Directions –
The answer is the set of lines that include "down", copied from the data below.

Information supplied –
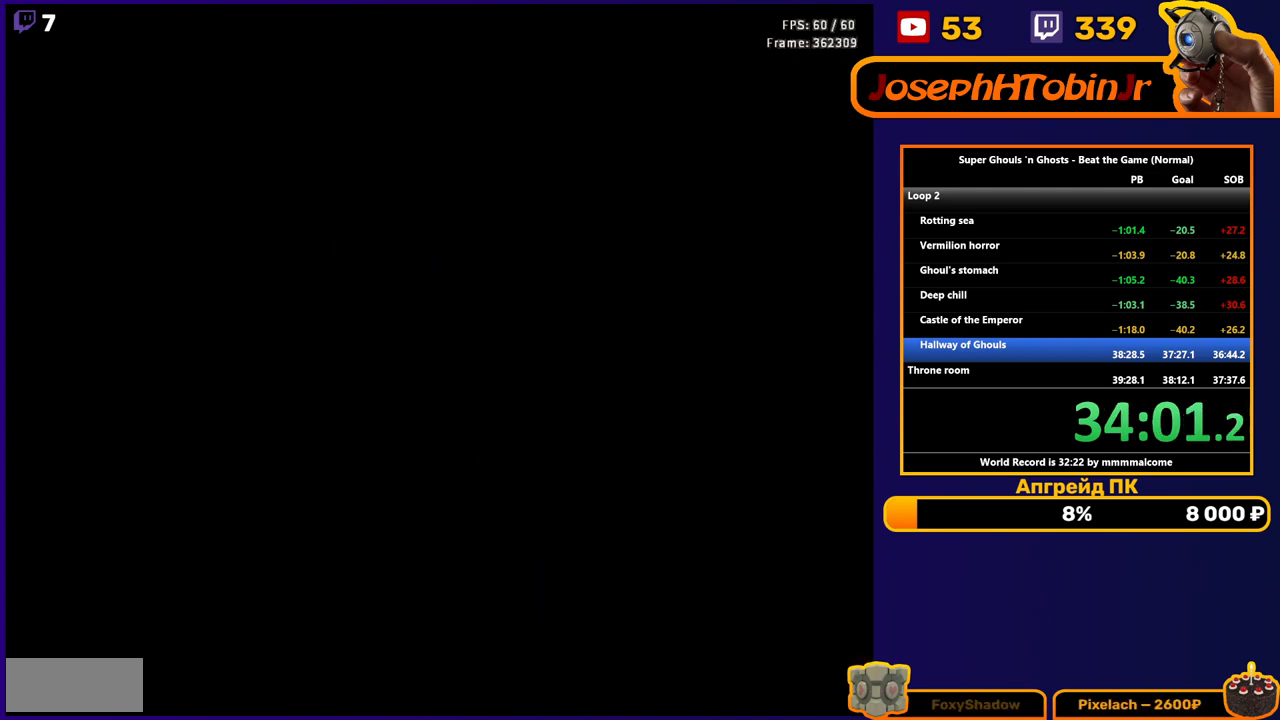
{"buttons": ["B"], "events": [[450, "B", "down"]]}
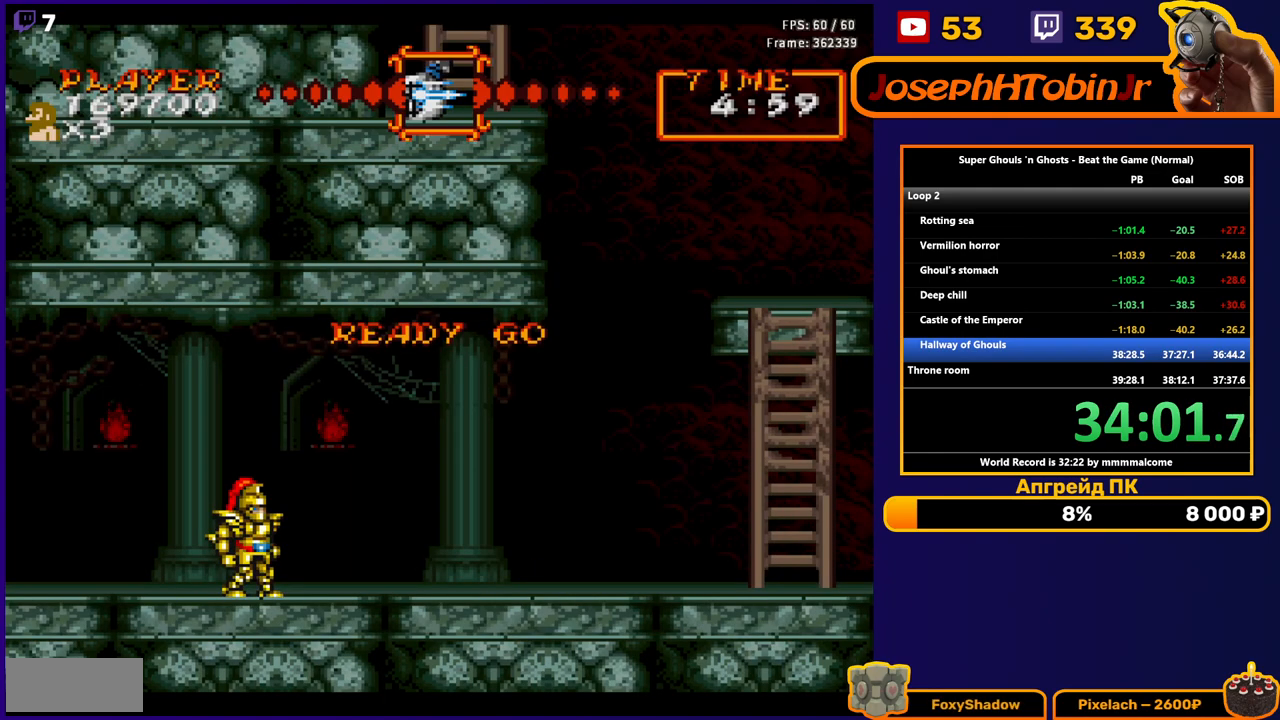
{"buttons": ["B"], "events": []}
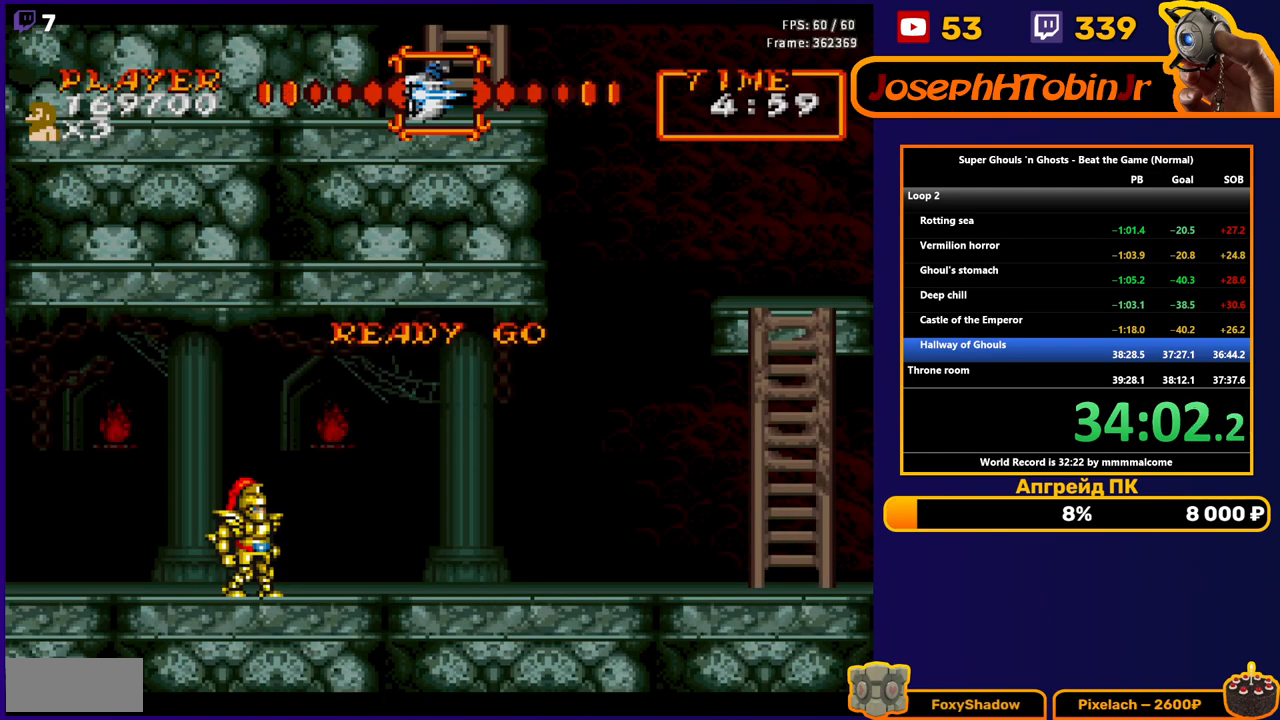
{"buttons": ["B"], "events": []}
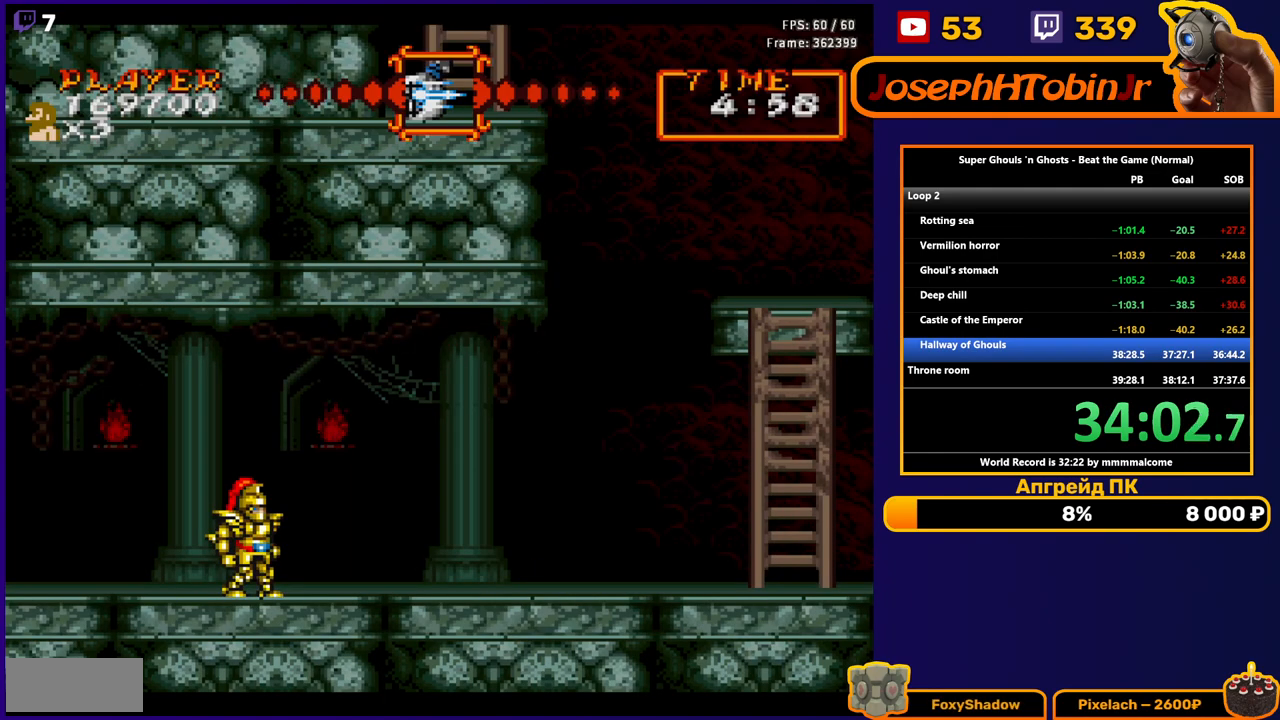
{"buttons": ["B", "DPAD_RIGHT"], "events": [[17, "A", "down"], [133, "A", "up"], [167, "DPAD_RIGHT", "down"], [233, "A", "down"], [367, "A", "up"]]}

Exercise output –
{"buttons": ["B"], "events": [[450, "B", "down"]]}
{"buttons": ["B", "DPAD_RIGHT"], "events": [[17, "A", "down"], [133, "A", "up"], [167, "DPAD_RIGHT", "down"], [233, "A", "down"], [367, "A", "up"]]}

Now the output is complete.